Output the records below in full, word for word; pictures do not belong in it.
# # #
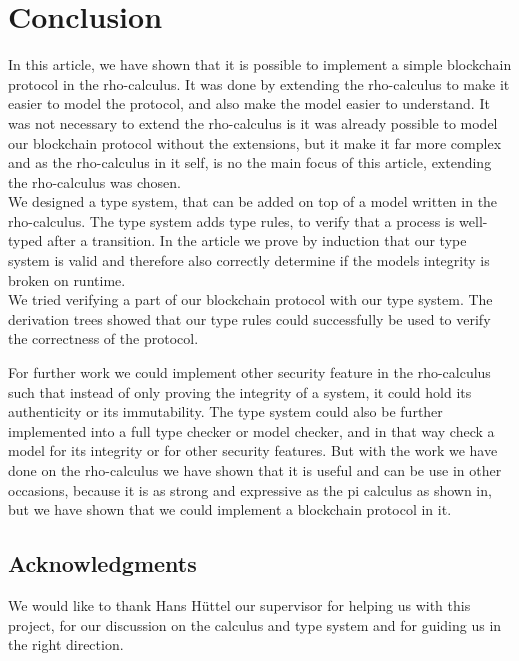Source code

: \section{Conclusion}

In this article, we have shown that it is possible to implement a simple blockchain protocol in the rho-calculus. It was done by extending the rho-calculus to make it easier to model the protocol, and also make the model easier to understand. It was not necessary to extend the rho-calculus is it was already possible to model our blockchain protocol without the extensions, but it make it far more complex and as the rho-calculus in it self, is no the main focus of this article, extending the rho-calculus was chosen.\\
We designed a type system, that can be added on top of a model written in the rho-calculus. The type system adds type rules, to verify that a process is well-typed after a transition. In the article we prove by induction that our type system is valid and therefore also correctly determine if the models integrity is broken on runtime.\\
We tried verifying a part of our blockchain protocol with our type system. The derivation trees showed that our type rules could successfully be used to verify the correctness of the protocol.

For further work we could implement other security feature in the rho-calculus such that instead of only proving the integrity of a system, it could hold its authenticity or its immutability. The type system could also be further implemented into a full type checker or model checker, and in that way check a model for its integrity or for other security features. But with the work we have done on the rho-calculus we have shown that it is useful and can be use in other occasions, because it is as strong and expressive as the pi calculus as shown in\citep{Meredith2005}, but we have shown that we could implement a blockchain protocol in it.





\subsection*{Acknowledgments}
We would like to thank Hans Hüttel our supervisor for helping us with this project, for our discussion on the calculus and type system and for guiding us in the right direction.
# # #
> Written response:
Source code

: \section{Conclusion}

In this article, we have shown that it is possible to implement a simple blockchain protocol in the rho-calculus. It was done by extending the rho-calculus to make it easier to model the protocol, and also make the model easier to understand. It was not necessary to extend the rho-calculus is it was already possible to model our blockchain protocol without the extensions, but it make it far more complex and as the rho-calculus in it self, is no the main focus of this article, extending the rho-calculus was chosen.\\
We designed a type system, that can be added on top of a model written in the rho-calculus. The type system adds type rules, to verify that a process is well-typed after a transition. In the article we prove by induction that our type system is valid and therefore also correctly determine if the models integrity is broken on runtime.\\
We tried verifying a part of our blockchain protocol with our type system. The derivation trees showed that our type rules could successfully be used to verify the correctness of the protocol.

For further work we could implement other security feature in the rho-calculus such that instead of only proving the integrity of a system, it could hold its authenticity or its immutability. The type system could also be further implemented into a full type checker or model checker, and in that way check a model for its integrity or for other security features. But with the work we have done on the rho-calculus we have shown that it is useful and can be use in other occasions, because it is as strong and expressive as the pi calculus as shown in\citep{Meredith2005}, but we have shown that we could implement a blockchain protocol in it.





\subsection*{Acknowledgments}
We would like to thank Hans Hüttel our supervisor for helping us with this project, for our discussion on the calculus and type system and for guiding us in the right direction.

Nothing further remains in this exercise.